On Xbox Live, an orphan can say "they f-ed your mom," so you can say, "at least mine didn't die from it."
What did they give Elmo before he left the factory? Two test-tickles.
My therapist told me to write angry letters to those that upset me and never send them.
He is really going to hate the letter he never gets.
Give a man a gun, and he will rob a bank.
Give a man a bank, and he will rob everyone.
What do you call a murderer with two butts? An assassin.
"I had a great day today." "Why?" "Because Allison was frustrated at her calculator and started banging it on the side of the table and the teacher screamed, 'Allison how would you like it if I banged you on the table?'"
Me: Do you ever just walk into a room and forget what you were doing?
Bank teller: [eyes wide] Uhhhhh...
Me: *scratches head with gun* Man, I hate it when this happens.
I have an EpiPen.
My friend gave it to me when he was dying.
It seemed really important to him that I have it.
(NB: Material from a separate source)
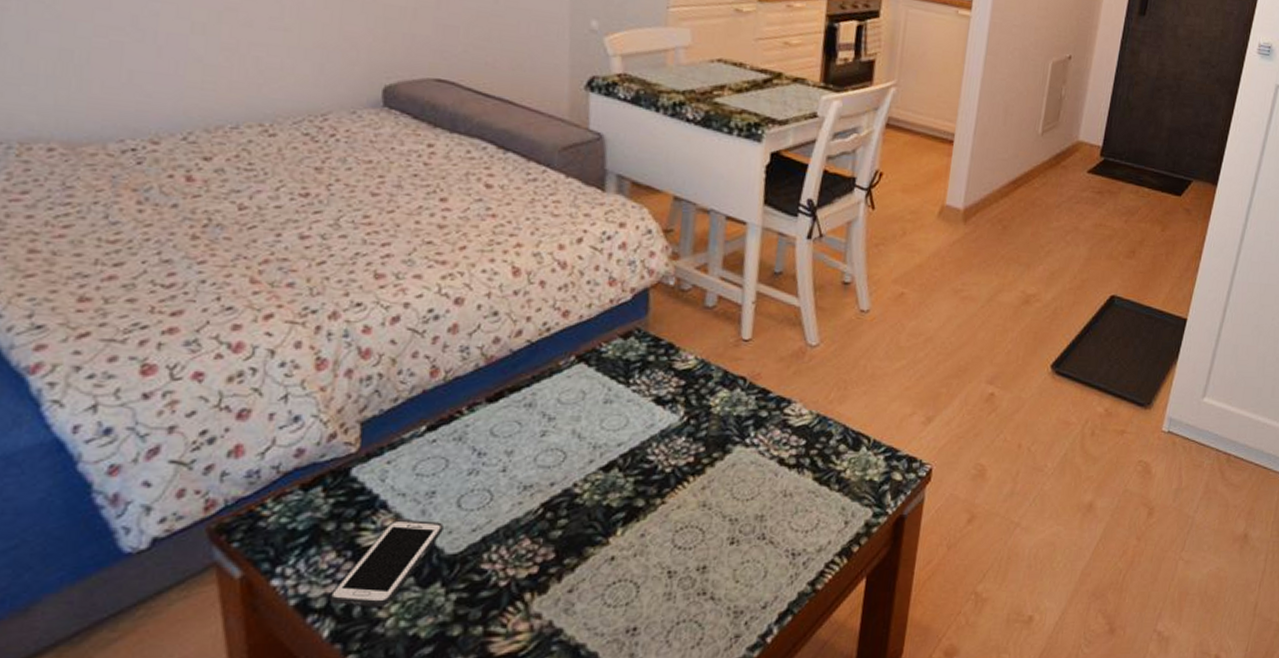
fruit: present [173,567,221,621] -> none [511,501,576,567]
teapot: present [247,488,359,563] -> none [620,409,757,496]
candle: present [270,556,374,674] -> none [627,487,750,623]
What is one thing blind people and orphans have in common?
They both can't see their parents.
What do birds and planes have in common?
They both fly into building windows.
A jumper cable walked into a bar. The bartender said, "I'll serve you, but don't start anything!"
What is red and tan and spins for about 50 mph?
A baby in a blender.
Why did the lion always lose at poker?
He was playing with a bunch of cheetahs.
How many Michael Jacksons does it take to screw a light bulb?
Oh wait, Michael Jackson only screws little boys, my bad.
Why does the Catholic Church have a glory hole inside the confessional booth?
So a priest can give an anonymous blowjob to another bisexual man, or a gay man, or a heterosexual man that has a big dick after the priest hears their confession.
My daughter is the most adorable little girl in the world. She's got my sister's eyes.
How do you fit a baby into a shoebox?
A blender.
How do you get them out?
Tortilla chips.
Me: I kiss my mom on the lips.
Friend: Uh, I guess that's somewhat nor-
Me: Lower lips.
Friend: I gotta go.
Two gay guys, two lesbians, and two pedophiles have a race.
What is the order of finish?
1. Lesbians. Doing 69 the whole way.
2. Pedophiles. Coming in a little behind.
3. Gay guys. Still packing their shit.